The rebuilt Saratoga Race Course was a huge success when it reopened in 1902, and in subsequent seasons minor changes were made. One modification widened the turns, and Mr. Whitney turned the Second Empire Style house over to Joseph Morrissey, on the condition of it being moved. Mr. Morrissey owned a lot across Nelson Avenue at the corner of Crescent, and his neighbor down the street, Miles Bradley, specialized in that type work. William C. Whitney died unexpectedly in early 1904, before permission could be secured from village officials to move the house. By opening day of the 1906 race season the house, which was rotated 180 degrees during its journey, was in place at its new location. It appears in the City Directory as a boarding establishment for the first time that year, at 75 Nelson Avenue. This project further enhanced the reputation of Miles Bradley as a trustworthy rigger, and he would later be called upon to relocate the 77th Regiment sculpture from its original location on Broadway to the present site inside Congress Park.

Joseph Morrissey continued his employment with Mr. Whitney’s son, Harry Payne Whitney, and had rented the brick house for the season. These were turbulent times in Thoroughbred racing, not only in Saratoga, but across the country. There was a hostile battle between the Jockey Club and those who operated “poolrooms,” which were not billiard halls but off-track wagering facilities. The Jockey Club’s strategy was to suppress all racing information; entries, scratches and changes, prevailing odds and especially results from going over telegraph and telephone wires to the poolrooms. Seemingly each day that August, the Pinkerton detectives representing the Jockey Club would eject poolroom operatives from the track, forcing them to develop novel schemes to acquire the sought-after information. Mr. Morrissey’s boarding house had been leased to those providing communication to the poolrooms, who used the upper stories and roof to peer across Nelson Avenue into the racing grounds. The Pinkertons stretched a broad canvas between two tall poles erected alongside the mile chute. Their grafter foes next erected a pole beside the Morrissey boarding house, with a man at the top. The Pinkerton tarpaulins grew in size, forcing a new pole in response that was said to resemble a tall ship mast, complete with crow’s nest. Conjecture was that an operative on the track infield was using a British Naval device known as a heliograph to flash information to the elevated observer, who then conveyed this to a network of poolrooms via telephone. The men on the pole provided much amusement and distraction to those in the grandstand between races. The Saratoga Association appealed to Joe Morrissey with an inducement of $500, and purchased the exclusive right, privilege and authority to disconnect both telegraph and telephone wires from his house for five years.
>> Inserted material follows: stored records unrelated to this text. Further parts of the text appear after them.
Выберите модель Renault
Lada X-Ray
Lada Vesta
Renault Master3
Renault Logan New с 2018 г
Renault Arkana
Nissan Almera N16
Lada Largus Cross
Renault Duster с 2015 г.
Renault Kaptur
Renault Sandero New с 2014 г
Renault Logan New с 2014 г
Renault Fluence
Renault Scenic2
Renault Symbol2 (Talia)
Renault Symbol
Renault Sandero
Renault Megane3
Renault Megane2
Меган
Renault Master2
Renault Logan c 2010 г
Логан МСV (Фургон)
Joseph Morrissey continued to lease the house at 75 Nelson Ave to others, who ran it for boarding and occasionally as a restaurant, until 1919 when he sold to the Dingman Family. While under the management of a lessee, issues arose. In the early morning hours of August 15, 1920 Deputy Attorney General Wyman S. Bascom, without the knowledge of the Saratoga Springs Police, led a raid at 75 Nelson Avenue where he found an illegal bar, roulette wheels and a faro bank in operation. The Dingmans sold the property in 1928 to Mary Malone. Originally from County Cork, Ireland she operated a boarding and restaurant facility under her new name for the operation, Race View. Mary Malone and her heirs operated this facility, catering to summer guests for many decades, and the handsome brick structure is a familiar sight to many. If only those walls could speak!